Rép 2 : Nos enfants n’écoutent pas les parents, elles aiment diriger et se contrôler elles—mêmes, être libre de tout.

Rép 3 : Les jeunes filles pensent tout connaitre, plus que les parents, se croient capables de gérer leur vie quotidienne, c’est pourquoi elles se livrent à de telles pratiques avant l’âge.

Rép 4 : Quelques fois un manque d’éducation, l’incapacité des parents d’instruire et scolariser leurs enfants correctement.

Rép 5 : Absence de l’espace de loisirs au quartier sauf les bars, hôtel où l’on fait n’importe quoi dans chaque avenue, c’est pourquoi ce taux de prostitution élevée dans ce quartier.

Rép 6 : Le manque des moyens chez les parents pour assumer certaines responsabilités, d’où les enfants se livrent au sexe pour se suffire (habits, nourritures et autres bien matériels)

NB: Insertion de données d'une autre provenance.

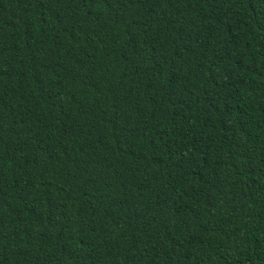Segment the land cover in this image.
<instances>
[{
  "label": "trees",
  "instance_id": "trees-1",
  "mask_svg": "<svg viewBox=\"0 0 264 264\" xmlns=\"http://www.w3.org/2000/svg\"><path fill=\"white\" fill-rule=\"evenodd\" d=\"M0 264H264V0H0Z\"/></svg>",
  "mask_w": 264,
  "mask_h": 264
}]
</instances>
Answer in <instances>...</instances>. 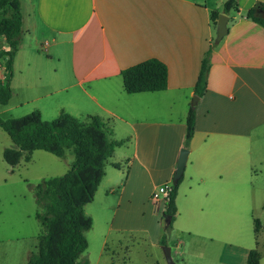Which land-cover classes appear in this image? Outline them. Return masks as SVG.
<instances>
[{"label":"crops","instance_id":"crops-1","mask_svg":"<svg viewBox=\"0 0 264 264\" xmlns=\"http://www.w3.org/2000/svg\"><path fill=\"white\" fill-rule=\"evenodd\" d=\"M224 1L20 0L23 33L10 82L16 72L35 76L24 87L33 91L41 114L98 115L112 137L123 141L106 161L95 192L100 189L105 202L97 210L100 227L92 230L93 218L89 229L97 242L94 253L79 258L88 264H135L129 248L137 240L153 247L150 264H166L159 243L162 188L172 183L201 60L216 33L210 13L222 12ZM260 3L264 0H236L237 10L227 14V33L209 58L175 196L176 264H246L252 248L264 264V223L254 229L255 211L264 214V201L256 203L251 182V157L264 148V28L246 17L254 7L264 18ZM24 33L31 40L26 47ZM5 49L0 36V51ZM151 57L166 65L167 87L126 93L120 71ZM4 59L0 55V67ZM125 142L130 152L120 150ZM123 160L125 175L113 166ZM149 195L155 204L148 212ZM248 216L252 237L240 225Z\"/></svg>","mask_w":264,"mask_h":264},{"label":"trees","instance_id":"trees-1","mask_svg":"<svg viewBox=\"0 0 264 264\" xmlns=\"http://www.w3.org/2000/svg\"><path fill=\"white\" fill-rule=\"evenodd\" d=\"M264 8V3H260ZM237 10L236 0H225L222 12L229 14ZM218 11L212 10L210 19L216 27ZM246 17L264 28V18L255 14L251 7ZM23 33V16L20 0H0V36H4L7 49L0 51L5 57V81L0 80V104L5 105L11 98L10 80L13 59L19 48ZM217 42L210 40L208 49L201 60L199 73L194 84V95L201 97L207 85L209 58ZM123 90L126 93L160 91L167 87V67L157 58L151 57L132 64L120 71ZM195 125V106L189 107L185 118L184 147H188ZM0 128L10 137L13 145L3 149L2 157L11 166L20 159H28L33 150L47 151L63 157L70 149L74 160L62 175L40 180L34 188L39 211L36 218L43 230L38 238L37 250L31 252L27 264H88L79 259L87 248L85 232L92 227V218L84 206L93 200L99 183L105 175V163L114 149L123 141L112 137L107 121L98 115L77 118L60 111L51 120H44L38 110L20 117L0 115ZM120 168L119 163H113ZM126 177V176H125ZM124 177V179H125ZM182 176L171 183L168 195L164 197L162 231L159 243L166 245V234L172 229L176 215L175 196ZM264 208V206H263ZM261 228V221L254 219V229ZM256 248L249 250L246 264H260ZM110 264H117L110 262Z\"/></svg>","mask_w":264,"mask_h":264},{"label":"rangeland","instance_id":"rangeland-1","mask_svg":"<svg viewBox=\"0 0 264 264\" xmlns=\"http://www.w3.org/2000/svg\"><path fill=\"white\" fill-rule=\"evenodd\" d=\"M24 35V39H22L24 43L23 46H25V43L31 41L29 35L25 33ZM212 39L215 41V36ZM44 47L45 45H43V42H37V49H39V51L45 53L43 51L45 50ZM16 62L17 66H19L22 64V59H17ZM2 67L4 68V61L0 68ZM1 72V75L5 79L6 70L3 69ZM25 75L26 73L16 72L13 83H9L12 95L7 104H0L1 116L16 118L37 110V101L33 99V91L24 87L27 83V79L34 83L35 76ZM192 101L193 96L190 99V105ZM57 114L58 112L55 110H43L41 117L44 120H51L56 117ZM12 145L13 143L8 134L0 128V264H27L30 253L37 250L38 238L43 230L40 222L36 218L39 207L34 195L35 185L44 178L65 173L74 160V154L70 149H67L63 157H57L47 151L36 149L31 152L28 159L22 157L19 163L11 166L4 161L2 152L4 148ZM130 147V143L125 142L123 146L120 147V150L130 152ZM113 159L114 157H110L107 161ZM125 162L126 161L123 160L121 162L122 166L120 167L124 175L127 170ZM251 162L254 163V166L251 168V182L254 185L252 189L253 197L256 203H258V201H264V148L259 151V156L253 155V157H251ZM94 195L95 197L93 198L95 199L93 203H87L84 206V211L92 219L94 218L96 220L98 214L97 210L101 207L103 202H105V198L100 189L98 193ZM107 198L110 199L111 197ZM144 201V208L149 212V209L154 206L155 201L151 199V195ZM112 202L113 201L110 203ZM255 213L258 216L255 215L254 218L257 217L260 219L261 223H264V214L262 215L261 211L258 209ZM160 215L162 214L160 213ZM240 225L242 226V231H246L248 235L252 237L253 219L248 216V219L243 221V225L241 223ZM99 227L100 223L96 220L95 227L92 230H97ZM92 230L85 232L88 248H86L84 254L87 252L93 254L96 248L97 242L91 236ZM172 230L173 229L166 234V245L171 247L172 259L175 262L178 256L175 254L176 244L175 241H173L174 237L171 233ZM181 248L184 249L183 246ZM129 250L131 260L135 264H140L142 261L150 264V256L151 253L154 252V249L148 242L137 240L132 243Z\"/></svg>","mask_w":264,"mask_h":264},{"label":"water","instance_id":"water-1","mask_svg":"<svg viewBox=\"0 0 264 264\" xmlns=\"http://www.w3.org/2000/svg\"><path fill=\"white\" fill-rule=\"evenodd\" d=\"M229 20V16L223 12L218 13L217 24H216V33H215V42L220 41L223 36L227 33V22ZM198 100V96L193 95V101L191 105L194 106ZM188 150L187 148H181L179 150V155L176 161L175 171L172 176V182H176L183 174V170L185 167L186 159H187ZM163 218H165L164 214H162ZM161 249L163 251L164 258L167 264H175L171 256V247L168 245H162Z\"/></svg>","mask_w":264,"mask_h":264},{"label":"built area","instance_id":"built-area-1","mask_svg":"<svg viewBox=\"0 0 264 264\" xmlns=\"http://www.w3.org/2000/svg\"><path fill=\"white\" fill-rule=\"evenodd\" d=\"M170 188H171V184L165 185L162 188L163 197H166L168 195ZM151 199L155 201V196L151 195Z\"/></svg>","mask_w":264,"mask_h":264}]
</instances>
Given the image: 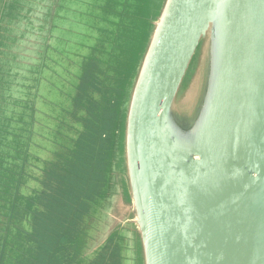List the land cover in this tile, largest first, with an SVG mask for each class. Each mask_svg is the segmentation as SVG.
Instances as JSON below:
<instances>
[{
	"label": "water",
	"instance_id": "water-1",
	"mask_svg": "<svg viewBox=\"0 0 264 264\" xmlns=\"http://www.w3.org/2000/svg\"><path fill=\"white\" fill-rule=\"evenodd\" d=\"M154 1L0 0V264H41L44 185L84 150L73 264H264V0Z\"/></svg>",
	"mask_w": 264,
	"mask_h": 264
},
{
	"label": "rangeland",
	"instance_id": "rangeland-1",
	"mask_svg": "<svg viewBox=\"0 0 264 264\" xmlns=\"http://www.w3.org/2000/svg\"><path fill=\"white\" fill-rule=\"evenodd\" d=\"M160 3L161 0L154 1L153 15L156 14ZM10 23L11 20L5 21V24L9 27H17L15 24ZM82 80L77 101L85 105L91 113L92 109L98 110L95 98L90 93L92 89L98 88L97 81L91 71ZM185 88L186 84H184L181 93ZM103 116L108 118L109 111L104 110ZM103 123H106V121ZM76 160V165H74V169L67 178H56L54 175L49 177L44 185L46 209L42 213V224L39 233L42 252L41 264H73L72 248L70 246L72 229L79 218V214L84 210L83 199L88 198V195L93 191V181L100 178L97 168L101 167V162L92 161L91 156H87V150L83 151L82 156L78 155ZM50 173H54L53 170ZM109 254L110 252L107 251L101 260L95 264H110Z\"/></svg>",
	"mask_w": 264,
	"mask_h": 264
},
{
	"label": "trees",
	"instance_id": "trees-1",
	"mask_svg": "<svg viewBox=\"0 0 264 264\" xmlns=\"http://www.w3.org/2000/svg\"><path fill=\"white\" fill-rule=\"evenodd\" d=\"M83 64H84V61L83 60H81V62L79 63V64H77V65H81V66H83ZM87 67V66H86ZM72 103H73V101H71ZM63 126H65L64 125V123H61V127H63ZM60 131H61V128H60ZM79 144V143H78ZM77 144V145H78ZM76 149V148H75ZM67 153L69 154V156H72V152H69V150L68 149H66V148H61V150L59 151V153H57L56 155H55V159H56V161L55 162H59L58 163V165H59V167H63V165H64V160H65V157L67 156ZM0 171H4L3 173H4V175L6 174V170H2V168H1V166H0ZM46 172H47V170H46ZM45 172V173H46ZM99 183H98V188L96 189V191L94 192V193H92V195L88 198V201H87V205H86V207H85V214L83 215V218H82V220L80 219V220H78L77 221V227H76V230L74 231V233H75V237H74V240H73V249H72V259H73V261L75 260V258L77 257V252H78V245L80 246V248L82 249V247H83V243H85L86 241H87V238H88V235H89V232L91 231L90 230V225L89 224H86L85 222H84V219L85 218H87V212H89V211H91V210H93L92 209V206H93V204H92V202H93V200H95L97 197H98V195L100 194V189H101V187H102V184H103V177L101 178V179H99V180H97ZM98 192H99V194H98ZM11 203V205L13 204V202L11 201L10 202ZM32 233H33V236H35L36 235V233L34 234V232L32 231ZM76 237H77V239H78V242L76 241ZM13 240H14V238H13ZM13 247H14V245H12ZM79 258H81L80 257V255L77 257V259H79Z\"/></svg>",
	"mask_w": 264,
	"mask_h": 264
}]
</instances>
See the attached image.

Rép 7 : Manque de travail chez les parents, l’environnement du quartier, l’influence des amies…

Rép 8 : Les jeunes du quartier sont accros à la mode, aiment porter des habits neufs et récents, alors leurs parents sont pauvres.

Le seul moyen est de trouver un copain pour lui donner l’argent contre le sexe bien sûr.

Rép 9 : Mauvaise compagnie des amies, qui les influencent en mal.

Rép 10 : Leur habillement est très mauvais, elles aiment porter chic et à la mode, alors que les parents n’en ont pas les moyens.

Les besoins de subsistance personnelle.

Désir de l’autonomie et indépendance.

Manque d’accessibilité aux écoles ou à l’instruction

Manque de loisir ou activité récréatives.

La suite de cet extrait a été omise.